Goal: Present each line of the listing below as a numbered list, omitting blank lines and leaving the pictures out of your answer.

Extracted entries:
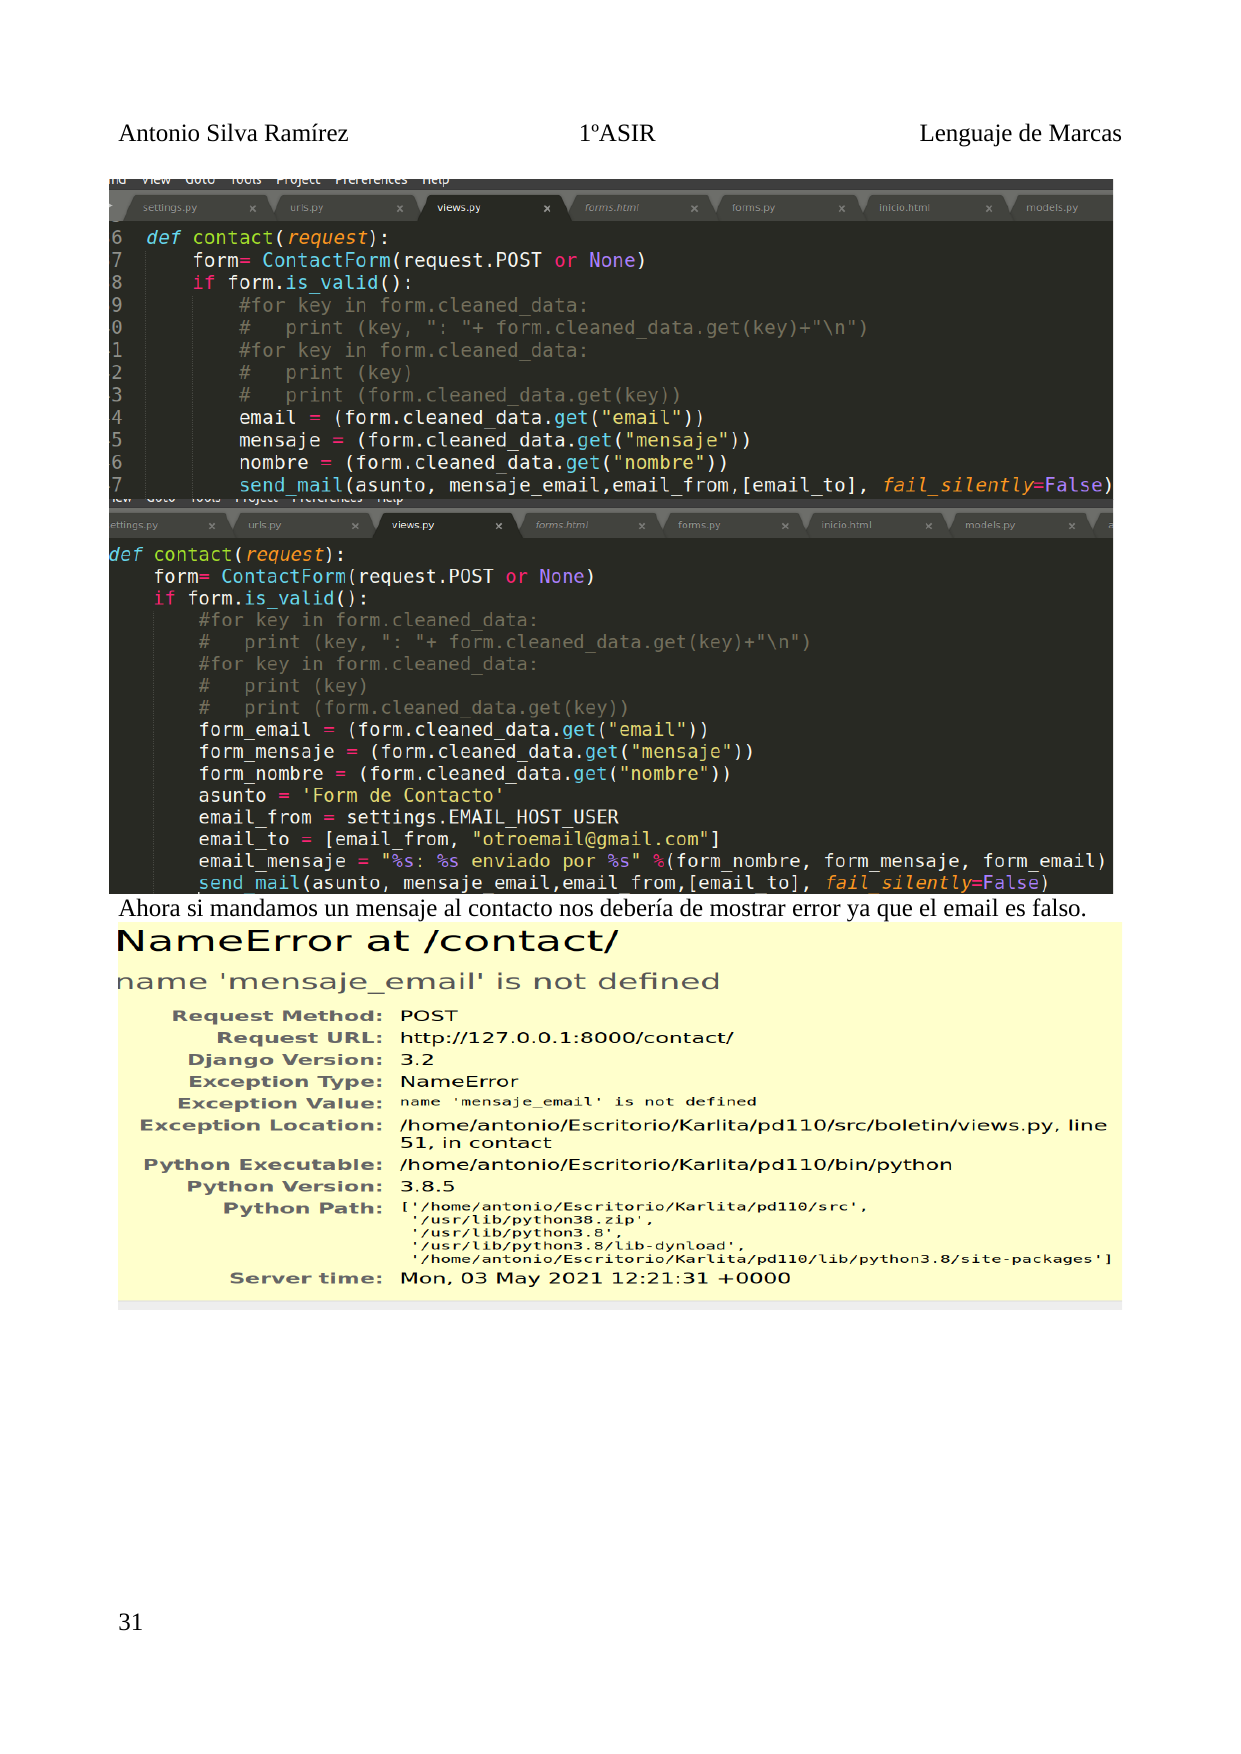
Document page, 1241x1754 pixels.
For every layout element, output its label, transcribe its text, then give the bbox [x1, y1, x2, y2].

text Ahora si mandamos un mensaje al contacto nos debería de mostrar error ya que el email es falso. [118, 176, 1122, 922]
picture [118, 922, 1123, 1310]
picture [109, 179, 1114, 894]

Result of the task:
1. Document page, 1241x1754 pixels.
2. For every layout element, output its label, transcribe its text, then give the bbox [x1, y1, x2, y2].
3. text Ahora si mandamos un mensaje al contacto nos debería de mostrar error ya que el email es falso. [118, 176, 1122, 922]
4. picture [118, 922, 1123, 1310]
5. picture [109, 179, 1114, 894]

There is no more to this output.